Data for the task:
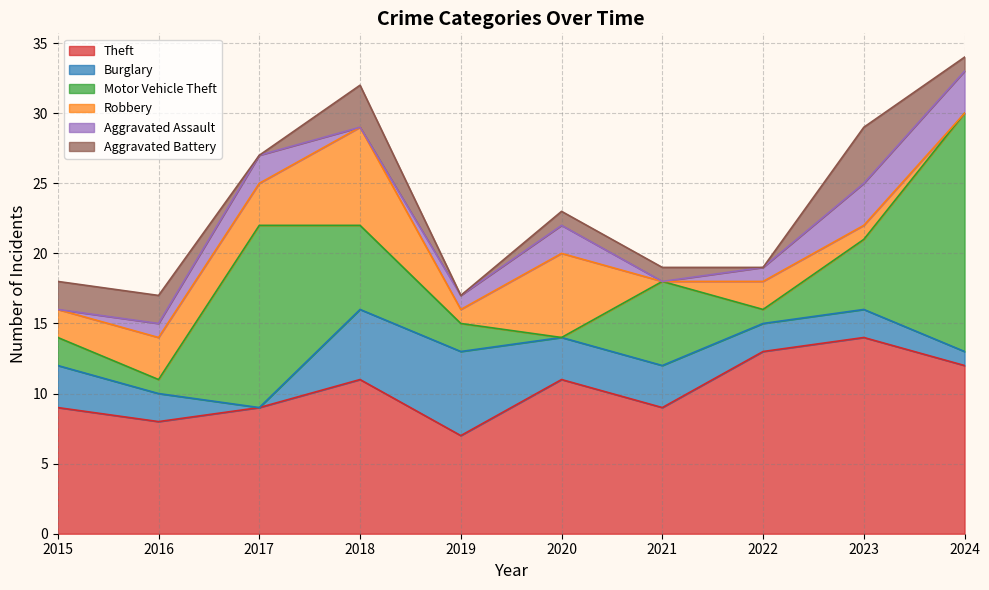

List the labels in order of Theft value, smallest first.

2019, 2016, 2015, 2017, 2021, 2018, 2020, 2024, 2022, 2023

* * *

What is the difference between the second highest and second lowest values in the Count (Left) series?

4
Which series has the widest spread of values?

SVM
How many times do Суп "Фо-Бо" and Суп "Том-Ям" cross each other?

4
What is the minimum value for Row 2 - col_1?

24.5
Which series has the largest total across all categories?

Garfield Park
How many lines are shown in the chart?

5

Instructions to follow:
Reproduce verbatim the portion of the records that begins with the line containing "List the labels" and ends with the line containing "2019, 2016, 2015, 2017, 2021, 2018, 2020, 2024, 2022, 2023", including both of those lines.

Response below:
List the labels in order of Theft value, smallest first.

2019, 2016, 2015, 2017, 2021, 2018, 2020, 2024, 2022, 2023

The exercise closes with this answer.